For the last one year the meeting of the party Congress, in which
Bashar was reportedly to be
elected, kept getting postponed. According to unconfirmed reports a couple of hundred arrests of
intellectuals and journalists
too accompanied the postponement. Clearly
reshuffling and changes within the Central Command including
removal of some key men may create new and autonomous power blocks.
As expected Assad’s brother
Rafat has claimed Presidency. Raffa, who has
posed a consistent, however, weak political challenge to Hafez al
Assad, served in the Syrian
army from 1973 to 1984 was also the Vice-President.
His support within the army is not known, however, he has
some hardline Alawite supporters. Assad had always effectively
stymied Raffat’s bid for
power. Raffat
remained in exile until 1996 when, on his mother’s insistence Assad allowed Raffat to return to Syria. Always an obedient
son Syria’s strong-man
patched up with his brother on his mother’s instructions.
Kept away from politics Raffat was only allowed entry into the
commercial world. Assad’s brother set up a shipping company and
was involved in the import
and export business. In July 1999, after the
reported attempt by Raffat to stir political trouble for Assad in a
mosque gathering and subsequently within the army, he was forced to leave Syria. Raffat left for France. To ensure complete
destruction of his business
assets in October Assad ordered Syrian military tanks to
shell his brother’s jetty, the adjacent buildings and godowns.

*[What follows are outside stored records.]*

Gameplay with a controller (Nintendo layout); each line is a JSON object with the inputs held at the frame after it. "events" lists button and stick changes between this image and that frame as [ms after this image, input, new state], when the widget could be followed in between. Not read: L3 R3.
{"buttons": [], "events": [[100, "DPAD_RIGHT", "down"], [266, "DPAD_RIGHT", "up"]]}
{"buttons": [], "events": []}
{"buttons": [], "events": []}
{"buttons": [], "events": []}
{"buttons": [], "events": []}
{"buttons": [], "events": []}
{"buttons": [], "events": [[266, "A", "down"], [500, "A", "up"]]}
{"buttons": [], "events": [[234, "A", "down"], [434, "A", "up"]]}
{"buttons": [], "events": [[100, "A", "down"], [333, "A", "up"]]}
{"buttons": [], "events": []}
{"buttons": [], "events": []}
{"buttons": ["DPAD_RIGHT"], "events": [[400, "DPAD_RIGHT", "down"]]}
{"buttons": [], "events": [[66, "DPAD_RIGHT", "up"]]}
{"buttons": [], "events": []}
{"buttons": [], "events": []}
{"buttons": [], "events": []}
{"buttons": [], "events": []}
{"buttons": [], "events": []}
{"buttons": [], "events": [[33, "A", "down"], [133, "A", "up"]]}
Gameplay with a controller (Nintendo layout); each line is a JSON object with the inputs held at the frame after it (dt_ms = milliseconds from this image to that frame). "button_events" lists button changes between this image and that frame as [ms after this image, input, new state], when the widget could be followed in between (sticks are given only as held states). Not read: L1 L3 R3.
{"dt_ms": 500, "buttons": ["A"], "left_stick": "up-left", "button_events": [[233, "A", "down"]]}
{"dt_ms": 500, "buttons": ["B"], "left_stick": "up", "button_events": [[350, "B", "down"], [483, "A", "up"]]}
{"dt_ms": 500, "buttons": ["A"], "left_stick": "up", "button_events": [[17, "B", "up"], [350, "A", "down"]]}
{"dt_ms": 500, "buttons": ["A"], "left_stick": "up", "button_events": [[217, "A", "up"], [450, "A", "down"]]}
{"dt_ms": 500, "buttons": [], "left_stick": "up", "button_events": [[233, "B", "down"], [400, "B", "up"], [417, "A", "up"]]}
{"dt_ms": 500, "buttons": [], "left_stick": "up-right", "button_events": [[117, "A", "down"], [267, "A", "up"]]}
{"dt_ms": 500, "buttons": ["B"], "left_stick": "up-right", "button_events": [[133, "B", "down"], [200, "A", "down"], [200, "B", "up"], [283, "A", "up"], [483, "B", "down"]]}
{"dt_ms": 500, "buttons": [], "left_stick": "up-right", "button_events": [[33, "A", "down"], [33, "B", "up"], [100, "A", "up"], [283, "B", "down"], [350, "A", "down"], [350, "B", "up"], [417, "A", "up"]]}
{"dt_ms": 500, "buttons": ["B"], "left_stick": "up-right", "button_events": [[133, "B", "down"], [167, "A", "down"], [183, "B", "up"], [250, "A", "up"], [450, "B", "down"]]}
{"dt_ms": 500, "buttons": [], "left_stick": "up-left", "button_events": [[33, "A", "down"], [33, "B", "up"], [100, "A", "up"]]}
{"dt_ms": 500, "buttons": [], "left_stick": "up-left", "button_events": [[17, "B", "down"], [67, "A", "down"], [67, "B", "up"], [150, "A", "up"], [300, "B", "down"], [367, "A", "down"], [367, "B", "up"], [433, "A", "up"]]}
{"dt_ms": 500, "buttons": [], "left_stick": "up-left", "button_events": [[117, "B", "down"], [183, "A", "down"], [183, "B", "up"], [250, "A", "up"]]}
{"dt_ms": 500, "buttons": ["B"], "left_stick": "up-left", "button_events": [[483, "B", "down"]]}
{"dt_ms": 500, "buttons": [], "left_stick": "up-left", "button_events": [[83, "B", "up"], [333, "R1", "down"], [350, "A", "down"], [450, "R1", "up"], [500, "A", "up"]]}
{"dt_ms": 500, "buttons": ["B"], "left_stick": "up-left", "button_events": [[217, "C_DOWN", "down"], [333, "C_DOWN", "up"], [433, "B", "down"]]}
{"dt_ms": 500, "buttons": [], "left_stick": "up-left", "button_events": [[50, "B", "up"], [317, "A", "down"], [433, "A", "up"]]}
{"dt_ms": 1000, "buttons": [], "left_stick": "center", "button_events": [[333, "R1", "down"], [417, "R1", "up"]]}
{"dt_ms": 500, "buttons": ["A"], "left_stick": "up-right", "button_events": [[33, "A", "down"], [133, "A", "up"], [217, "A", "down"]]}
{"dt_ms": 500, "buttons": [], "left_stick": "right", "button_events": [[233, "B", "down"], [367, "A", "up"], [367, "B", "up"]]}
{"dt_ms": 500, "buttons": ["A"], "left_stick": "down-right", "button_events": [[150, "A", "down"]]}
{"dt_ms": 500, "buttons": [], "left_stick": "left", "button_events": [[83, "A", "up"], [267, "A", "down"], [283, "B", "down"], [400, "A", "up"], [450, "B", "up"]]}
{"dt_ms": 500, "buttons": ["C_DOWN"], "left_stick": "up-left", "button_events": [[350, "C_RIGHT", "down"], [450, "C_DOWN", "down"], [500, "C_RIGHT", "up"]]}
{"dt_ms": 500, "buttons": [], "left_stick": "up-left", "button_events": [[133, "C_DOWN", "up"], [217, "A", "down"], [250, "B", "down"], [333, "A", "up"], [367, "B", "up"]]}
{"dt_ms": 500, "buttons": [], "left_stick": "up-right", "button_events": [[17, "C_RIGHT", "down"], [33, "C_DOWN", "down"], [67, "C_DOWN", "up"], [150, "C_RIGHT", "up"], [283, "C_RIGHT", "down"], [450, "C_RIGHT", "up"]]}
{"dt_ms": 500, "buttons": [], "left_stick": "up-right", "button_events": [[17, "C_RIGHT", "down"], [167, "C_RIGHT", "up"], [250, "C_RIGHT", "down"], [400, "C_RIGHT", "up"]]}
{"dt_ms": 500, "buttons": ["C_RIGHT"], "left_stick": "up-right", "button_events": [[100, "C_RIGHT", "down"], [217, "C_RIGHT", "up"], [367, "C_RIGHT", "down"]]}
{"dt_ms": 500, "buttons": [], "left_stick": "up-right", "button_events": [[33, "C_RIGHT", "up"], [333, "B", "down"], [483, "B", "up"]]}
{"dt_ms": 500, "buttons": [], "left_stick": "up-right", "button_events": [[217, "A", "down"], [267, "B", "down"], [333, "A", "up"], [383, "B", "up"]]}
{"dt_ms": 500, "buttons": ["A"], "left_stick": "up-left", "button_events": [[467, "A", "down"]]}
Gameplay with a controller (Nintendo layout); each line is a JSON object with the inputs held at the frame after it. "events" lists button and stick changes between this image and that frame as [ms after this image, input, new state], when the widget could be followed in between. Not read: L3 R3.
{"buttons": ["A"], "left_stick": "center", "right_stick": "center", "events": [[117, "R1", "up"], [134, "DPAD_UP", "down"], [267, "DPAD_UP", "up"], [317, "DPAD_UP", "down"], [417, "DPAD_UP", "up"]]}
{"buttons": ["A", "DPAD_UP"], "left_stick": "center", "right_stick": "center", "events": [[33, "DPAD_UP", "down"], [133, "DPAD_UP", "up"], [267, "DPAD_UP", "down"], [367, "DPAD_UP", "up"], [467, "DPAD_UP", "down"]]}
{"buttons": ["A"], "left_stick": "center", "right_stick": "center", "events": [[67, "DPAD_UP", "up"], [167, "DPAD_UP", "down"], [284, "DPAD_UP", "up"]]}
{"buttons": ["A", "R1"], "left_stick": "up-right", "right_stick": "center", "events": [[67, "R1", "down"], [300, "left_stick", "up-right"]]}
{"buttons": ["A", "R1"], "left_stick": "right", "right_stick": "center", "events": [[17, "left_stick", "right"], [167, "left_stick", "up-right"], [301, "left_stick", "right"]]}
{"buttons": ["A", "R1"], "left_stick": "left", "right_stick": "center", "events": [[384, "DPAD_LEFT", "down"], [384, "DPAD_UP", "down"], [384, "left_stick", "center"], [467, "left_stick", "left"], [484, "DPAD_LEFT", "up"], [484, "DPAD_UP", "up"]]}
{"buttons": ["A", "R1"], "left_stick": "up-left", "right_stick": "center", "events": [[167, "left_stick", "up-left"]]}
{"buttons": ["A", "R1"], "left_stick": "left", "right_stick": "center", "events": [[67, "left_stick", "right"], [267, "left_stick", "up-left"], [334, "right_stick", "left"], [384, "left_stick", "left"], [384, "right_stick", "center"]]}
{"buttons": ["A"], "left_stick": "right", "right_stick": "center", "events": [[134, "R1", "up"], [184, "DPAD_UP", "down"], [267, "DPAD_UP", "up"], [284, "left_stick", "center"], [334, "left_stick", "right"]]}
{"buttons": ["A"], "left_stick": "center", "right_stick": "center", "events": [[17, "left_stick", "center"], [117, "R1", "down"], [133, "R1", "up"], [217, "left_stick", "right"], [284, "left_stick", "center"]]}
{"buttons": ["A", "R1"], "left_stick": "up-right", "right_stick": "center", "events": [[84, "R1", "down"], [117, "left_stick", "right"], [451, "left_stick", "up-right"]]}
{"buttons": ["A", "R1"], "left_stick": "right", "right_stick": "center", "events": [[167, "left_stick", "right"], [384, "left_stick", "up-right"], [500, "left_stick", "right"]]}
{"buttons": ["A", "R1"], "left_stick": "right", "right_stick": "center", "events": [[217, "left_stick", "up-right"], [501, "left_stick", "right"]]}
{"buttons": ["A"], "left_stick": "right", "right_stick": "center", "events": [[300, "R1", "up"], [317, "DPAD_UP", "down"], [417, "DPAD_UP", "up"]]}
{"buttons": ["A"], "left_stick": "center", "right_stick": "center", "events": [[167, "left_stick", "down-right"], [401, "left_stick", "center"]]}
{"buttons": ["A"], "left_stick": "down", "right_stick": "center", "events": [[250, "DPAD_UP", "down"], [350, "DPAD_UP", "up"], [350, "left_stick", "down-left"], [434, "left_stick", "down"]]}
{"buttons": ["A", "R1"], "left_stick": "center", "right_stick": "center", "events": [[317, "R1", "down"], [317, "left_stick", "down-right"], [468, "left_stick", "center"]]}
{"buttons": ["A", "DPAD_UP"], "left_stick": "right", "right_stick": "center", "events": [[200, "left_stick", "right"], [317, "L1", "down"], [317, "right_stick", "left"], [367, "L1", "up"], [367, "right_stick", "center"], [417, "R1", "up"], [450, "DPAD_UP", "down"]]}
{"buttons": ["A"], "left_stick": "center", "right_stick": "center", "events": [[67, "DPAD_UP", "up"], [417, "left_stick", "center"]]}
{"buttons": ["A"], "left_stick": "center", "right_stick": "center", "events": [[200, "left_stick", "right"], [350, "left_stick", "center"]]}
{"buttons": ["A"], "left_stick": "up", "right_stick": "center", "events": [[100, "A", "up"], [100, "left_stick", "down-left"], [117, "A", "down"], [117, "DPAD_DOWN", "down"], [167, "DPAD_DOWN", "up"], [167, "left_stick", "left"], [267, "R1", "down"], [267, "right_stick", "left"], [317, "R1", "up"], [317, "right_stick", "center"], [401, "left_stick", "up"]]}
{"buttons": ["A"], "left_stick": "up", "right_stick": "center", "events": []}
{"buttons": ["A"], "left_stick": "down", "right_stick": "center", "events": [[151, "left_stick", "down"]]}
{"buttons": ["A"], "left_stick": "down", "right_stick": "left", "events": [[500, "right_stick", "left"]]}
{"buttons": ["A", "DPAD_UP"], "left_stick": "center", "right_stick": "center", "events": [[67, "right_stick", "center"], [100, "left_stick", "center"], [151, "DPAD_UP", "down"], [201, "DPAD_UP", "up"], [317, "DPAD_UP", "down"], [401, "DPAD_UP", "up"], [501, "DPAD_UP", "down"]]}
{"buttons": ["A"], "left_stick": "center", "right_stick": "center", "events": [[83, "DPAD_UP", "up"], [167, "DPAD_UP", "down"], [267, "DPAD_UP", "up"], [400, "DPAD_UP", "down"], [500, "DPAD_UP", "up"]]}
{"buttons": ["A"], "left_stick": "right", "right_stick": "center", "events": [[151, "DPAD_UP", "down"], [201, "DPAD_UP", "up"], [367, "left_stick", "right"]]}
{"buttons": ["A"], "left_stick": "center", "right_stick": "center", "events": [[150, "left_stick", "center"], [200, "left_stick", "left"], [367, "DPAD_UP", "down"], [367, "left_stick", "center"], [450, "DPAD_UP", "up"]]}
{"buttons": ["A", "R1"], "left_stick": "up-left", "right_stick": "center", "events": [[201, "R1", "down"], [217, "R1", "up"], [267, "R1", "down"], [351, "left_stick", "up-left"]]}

Raffat who is widely seen as
a ruthless and determined man, has business
interests in France and operates a London-based Arab News Network
television channel. Through his television channel Raffat beams in
anti-Assad programmes and lays claim to the Syrian presidency.
Bashar
al Assad’s fathers legacy will be his principle asset as he takes
over as President for a seven year period. Whatever the political
excesses committed by Assad he has been widely acknowledged as the
man who brought stability and
security to the Syrian state living under the
constant Israeli threat. The reality of the Israeli threat remains
constant and hence continuity under Bashar, of Syria’s security
policy. Meanwhile, in the
economic and the political arena a controlled opening
up, initiated under Assad’s rule, will no doubt be carried
forward. This Bashar and his
team may do maybe at a faster speed compared to
Assad. However, the caution and care applied by Assad while
‘opening up’ the economic
and political system to ‘new’ elements, Bashar will not
abandon. He has two models of perestroika to choose from; the
controlled and home-grown
Chinese model versus the chaotic, philosophical and
largely externally influenced Gorbachev-authored Soviet model.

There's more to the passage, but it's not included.